-- Dataset excerpts follows --

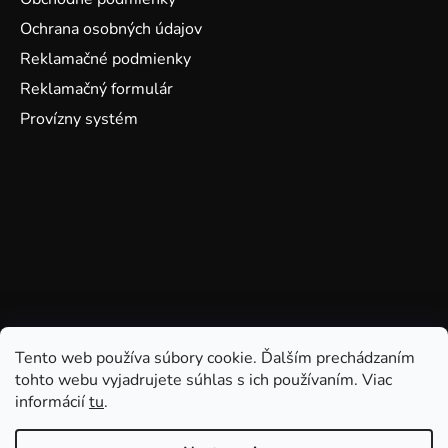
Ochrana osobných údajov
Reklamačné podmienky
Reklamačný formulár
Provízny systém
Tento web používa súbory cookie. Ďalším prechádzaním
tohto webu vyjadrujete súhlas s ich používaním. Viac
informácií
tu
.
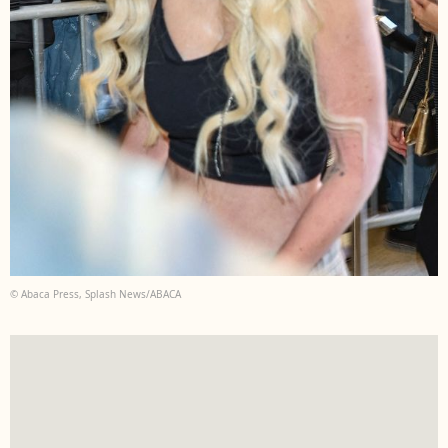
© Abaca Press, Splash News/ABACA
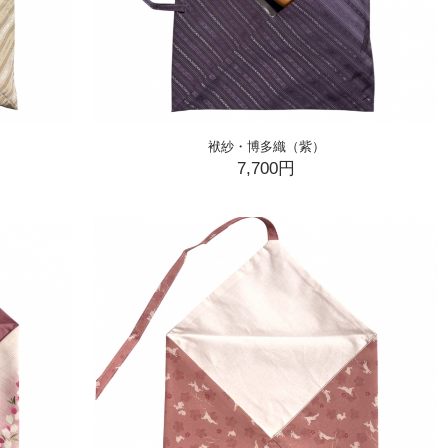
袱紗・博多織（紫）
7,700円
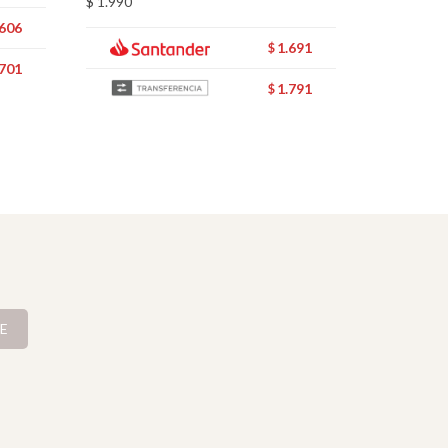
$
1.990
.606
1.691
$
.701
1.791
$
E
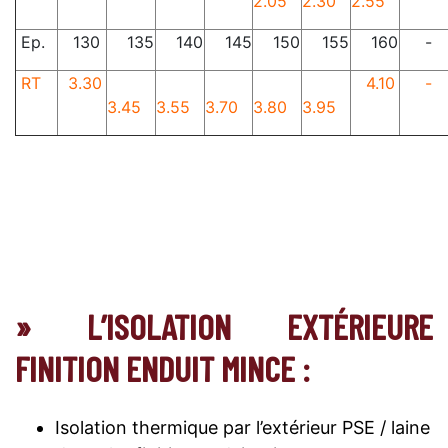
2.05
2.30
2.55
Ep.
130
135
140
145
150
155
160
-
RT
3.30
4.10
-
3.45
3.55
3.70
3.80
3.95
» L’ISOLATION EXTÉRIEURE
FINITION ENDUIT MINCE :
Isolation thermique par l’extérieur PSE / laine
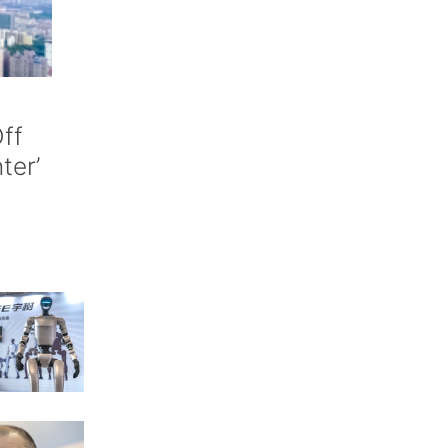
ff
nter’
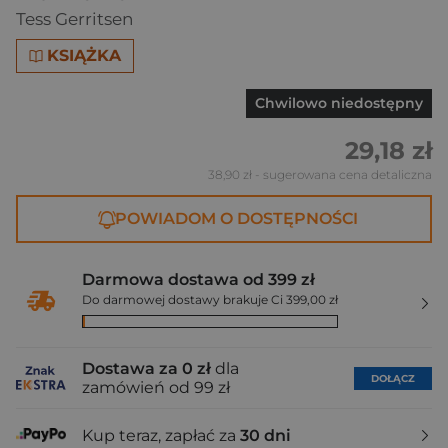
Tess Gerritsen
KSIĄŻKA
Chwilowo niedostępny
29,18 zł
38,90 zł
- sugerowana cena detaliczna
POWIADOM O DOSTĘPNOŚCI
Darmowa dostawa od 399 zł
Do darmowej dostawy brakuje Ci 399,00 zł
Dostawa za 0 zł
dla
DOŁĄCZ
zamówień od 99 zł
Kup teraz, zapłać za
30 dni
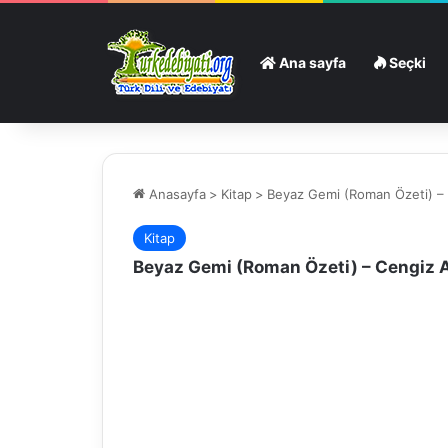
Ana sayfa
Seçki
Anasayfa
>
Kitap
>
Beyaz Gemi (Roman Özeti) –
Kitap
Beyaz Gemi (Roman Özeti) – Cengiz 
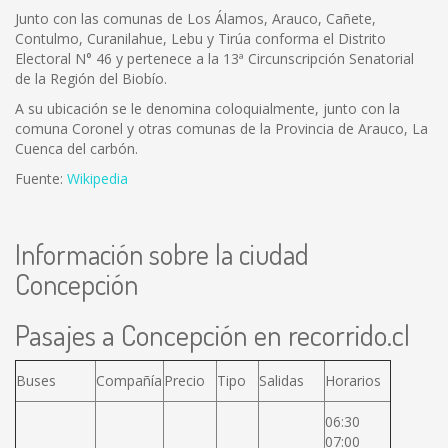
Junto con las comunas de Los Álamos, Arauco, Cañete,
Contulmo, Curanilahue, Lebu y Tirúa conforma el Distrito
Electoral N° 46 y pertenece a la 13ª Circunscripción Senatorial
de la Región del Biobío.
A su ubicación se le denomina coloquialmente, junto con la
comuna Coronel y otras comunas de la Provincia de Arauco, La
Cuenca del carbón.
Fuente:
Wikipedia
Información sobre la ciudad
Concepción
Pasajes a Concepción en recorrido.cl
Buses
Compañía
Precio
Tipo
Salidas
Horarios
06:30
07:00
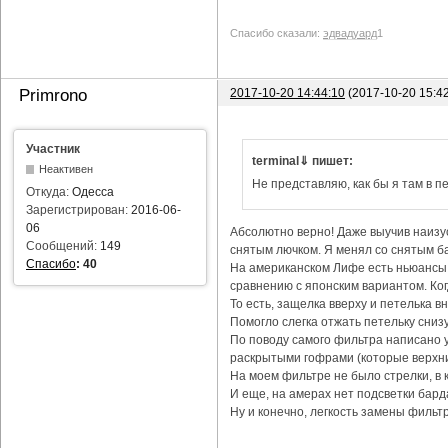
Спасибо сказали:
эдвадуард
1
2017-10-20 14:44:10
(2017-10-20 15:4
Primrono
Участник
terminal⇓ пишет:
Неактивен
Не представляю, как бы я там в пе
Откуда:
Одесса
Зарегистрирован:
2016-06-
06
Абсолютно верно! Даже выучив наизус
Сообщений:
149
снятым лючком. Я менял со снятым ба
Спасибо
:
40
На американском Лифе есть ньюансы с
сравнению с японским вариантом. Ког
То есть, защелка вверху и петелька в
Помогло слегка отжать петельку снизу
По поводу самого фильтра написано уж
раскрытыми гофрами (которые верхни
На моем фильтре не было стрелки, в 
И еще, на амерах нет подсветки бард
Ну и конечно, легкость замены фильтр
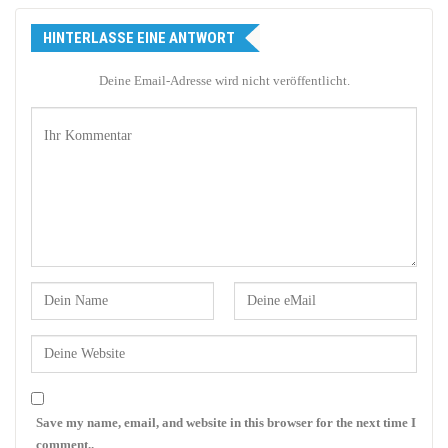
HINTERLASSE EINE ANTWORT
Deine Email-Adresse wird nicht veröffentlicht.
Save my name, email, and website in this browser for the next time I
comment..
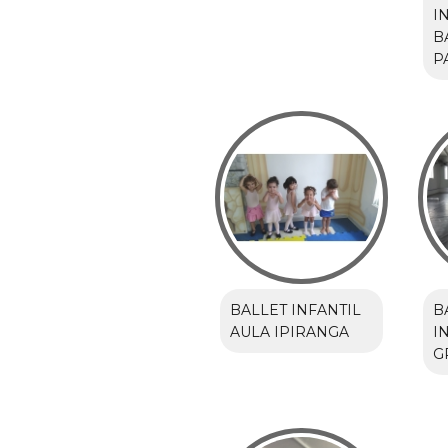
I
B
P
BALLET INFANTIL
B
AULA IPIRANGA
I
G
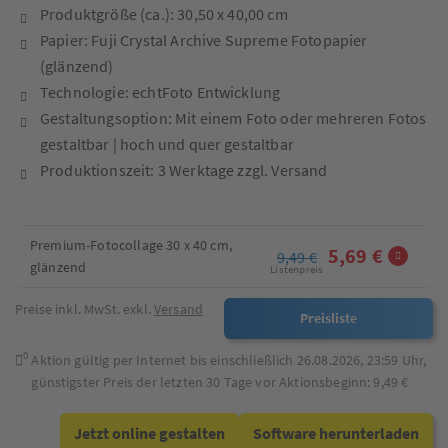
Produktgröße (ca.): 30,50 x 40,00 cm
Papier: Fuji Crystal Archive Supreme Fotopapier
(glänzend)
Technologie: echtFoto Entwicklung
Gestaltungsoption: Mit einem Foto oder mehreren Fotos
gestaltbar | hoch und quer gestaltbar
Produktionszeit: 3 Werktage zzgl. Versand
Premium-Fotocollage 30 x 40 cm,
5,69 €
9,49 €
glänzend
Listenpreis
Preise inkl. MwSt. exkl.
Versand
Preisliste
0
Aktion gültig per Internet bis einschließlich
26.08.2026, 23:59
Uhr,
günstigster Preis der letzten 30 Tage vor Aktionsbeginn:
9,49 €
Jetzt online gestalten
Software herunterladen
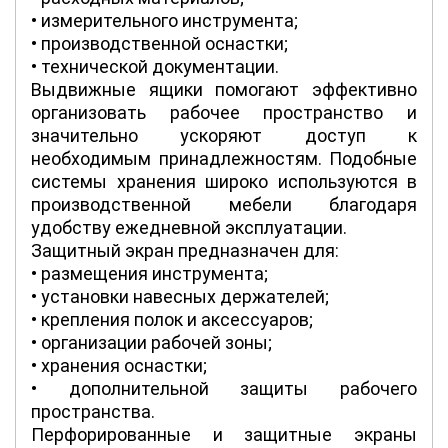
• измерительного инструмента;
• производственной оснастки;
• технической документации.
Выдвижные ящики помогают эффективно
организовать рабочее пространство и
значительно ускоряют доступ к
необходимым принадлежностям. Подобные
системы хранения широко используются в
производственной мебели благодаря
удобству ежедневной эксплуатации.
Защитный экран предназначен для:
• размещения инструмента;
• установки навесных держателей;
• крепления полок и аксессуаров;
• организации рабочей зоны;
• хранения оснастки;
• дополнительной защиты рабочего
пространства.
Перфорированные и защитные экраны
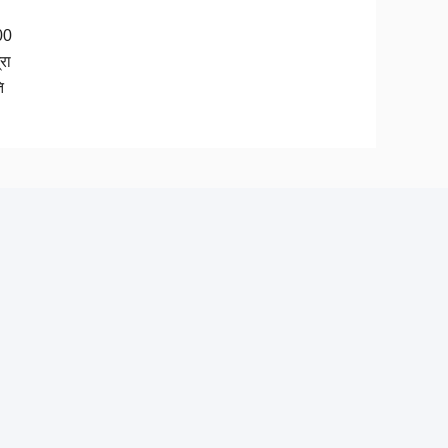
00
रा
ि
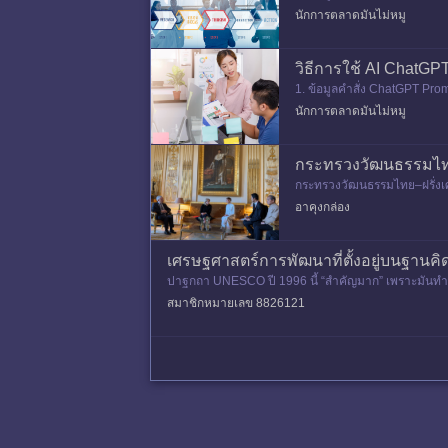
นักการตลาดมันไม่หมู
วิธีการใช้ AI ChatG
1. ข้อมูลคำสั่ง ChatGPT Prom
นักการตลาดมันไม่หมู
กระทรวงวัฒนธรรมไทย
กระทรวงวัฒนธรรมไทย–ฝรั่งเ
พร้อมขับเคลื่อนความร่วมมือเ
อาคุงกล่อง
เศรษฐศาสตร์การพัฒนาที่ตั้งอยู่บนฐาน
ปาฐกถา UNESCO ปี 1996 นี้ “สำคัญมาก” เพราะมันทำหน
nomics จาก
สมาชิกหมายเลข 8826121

-- Dataset excerpts concluded --

• _Problem_:
Collect every line of the material that contains the string "กระทรวงว". Case counts.

• _Result of the exercise_:
กระทรวงวัฒนธรรมไทย
กระทรวงวัฒนธรรมไทย–ฝรั่งเ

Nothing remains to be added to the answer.